Ce roman traite aussi de la recherche du bonheur à
travers le consumérisme. Les personnages sont matérialistes et
leur besoin d'acheter est infini, non pas des objets, mais des
marques.
Vendredi ou la vie sauvage, Michel Tournier
Un
jour de septembre 1759, Robinson, seul survivant du naufrage de La
Virginie, échoue sur l'île de Speranza et s'en déclare gouverneur.
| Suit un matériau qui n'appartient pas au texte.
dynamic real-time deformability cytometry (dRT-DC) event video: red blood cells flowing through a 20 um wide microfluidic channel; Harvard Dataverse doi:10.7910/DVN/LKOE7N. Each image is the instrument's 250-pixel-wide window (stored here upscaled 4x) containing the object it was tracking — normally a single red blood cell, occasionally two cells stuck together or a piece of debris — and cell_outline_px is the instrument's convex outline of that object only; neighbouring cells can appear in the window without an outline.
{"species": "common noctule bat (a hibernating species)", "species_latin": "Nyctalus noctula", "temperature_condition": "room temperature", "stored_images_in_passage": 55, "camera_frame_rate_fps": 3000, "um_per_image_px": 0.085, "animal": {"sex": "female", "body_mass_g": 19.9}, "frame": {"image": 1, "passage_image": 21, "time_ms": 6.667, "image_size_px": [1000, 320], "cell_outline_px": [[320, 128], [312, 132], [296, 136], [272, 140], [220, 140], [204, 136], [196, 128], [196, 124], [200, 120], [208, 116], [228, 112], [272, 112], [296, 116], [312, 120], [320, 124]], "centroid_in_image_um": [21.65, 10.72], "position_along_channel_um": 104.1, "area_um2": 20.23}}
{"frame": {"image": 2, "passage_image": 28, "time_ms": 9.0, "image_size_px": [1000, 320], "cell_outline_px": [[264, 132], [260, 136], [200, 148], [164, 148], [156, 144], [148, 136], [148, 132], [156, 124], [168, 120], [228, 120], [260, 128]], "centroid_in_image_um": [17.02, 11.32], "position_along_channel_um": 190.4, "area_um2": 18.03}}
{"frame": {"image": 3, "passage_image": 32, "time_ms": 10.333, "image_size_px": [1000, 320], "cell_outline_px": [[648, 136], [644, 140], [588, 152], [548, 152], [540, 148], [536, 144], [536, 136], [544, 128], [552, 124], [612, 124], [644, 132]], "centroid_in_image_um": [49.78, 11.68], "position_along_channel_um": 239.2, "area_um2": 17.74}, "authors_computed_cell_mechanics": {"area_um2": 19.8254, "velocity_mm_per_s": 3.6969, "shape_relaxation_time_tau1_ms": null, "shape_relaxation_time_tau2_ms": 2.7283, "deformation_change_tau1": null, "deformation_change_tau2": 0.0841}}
Aussi, quand il rencontre l'Indien Vendredi, le tient-il
naturellement pour son esclave. Mais, finalement, les rôles
s'inversent : Robinson a beaucoup à apprendre de Vendredi... "Ce
n'est plus Robinson qui apprend la civilisation à Vendredi, c'est
Vendredi qui apprend la vie sauvage à Robinson", explique
Michel Tournier, signant là l'une de ses plus belles histoires.
Du
même auteur, une version plus "adulte" mais tout aussi poétique :
Vendredi
ou les limbes du Pacifique
L'île
déserte du Pacifique et le XVIIIe siècle forment le cadre
traditionnel de cette histoire librement empruntée à Daniel Defoe.
Parce qu'il refuse d'abord d'assumer sa solitude et ne songe qu'à
partir, Robinson est menacé par la déchéance et la folie. Puis il
se ressaisit et entreprend de coloniser l'île, comme une possession
anglaise. Non content de cultiver la terre et de domestiquer quelques
chèvres, ce puritain avare et méthodique creuse des viviers, crée
des rizières, accumule des provisions énormes, construit des
édifices publics, promulgue des lois, un code pénal... La survenue
de Vendredi paraît d'ailleurs justifier cette construction délirante
: il va être le sujet de l'île, devenant tour à tour soldat,
enfant de chœur, laquais, etc. En réalité, le sauvage répugne à
cet ordre minutieux et ses bévues finissent par provoquer une
catastrophe qui détruit l'œuvre de Robinson. Ils repartent tous
deux à zéro, mais désormais, c'est Vendredi qui mène le jeu.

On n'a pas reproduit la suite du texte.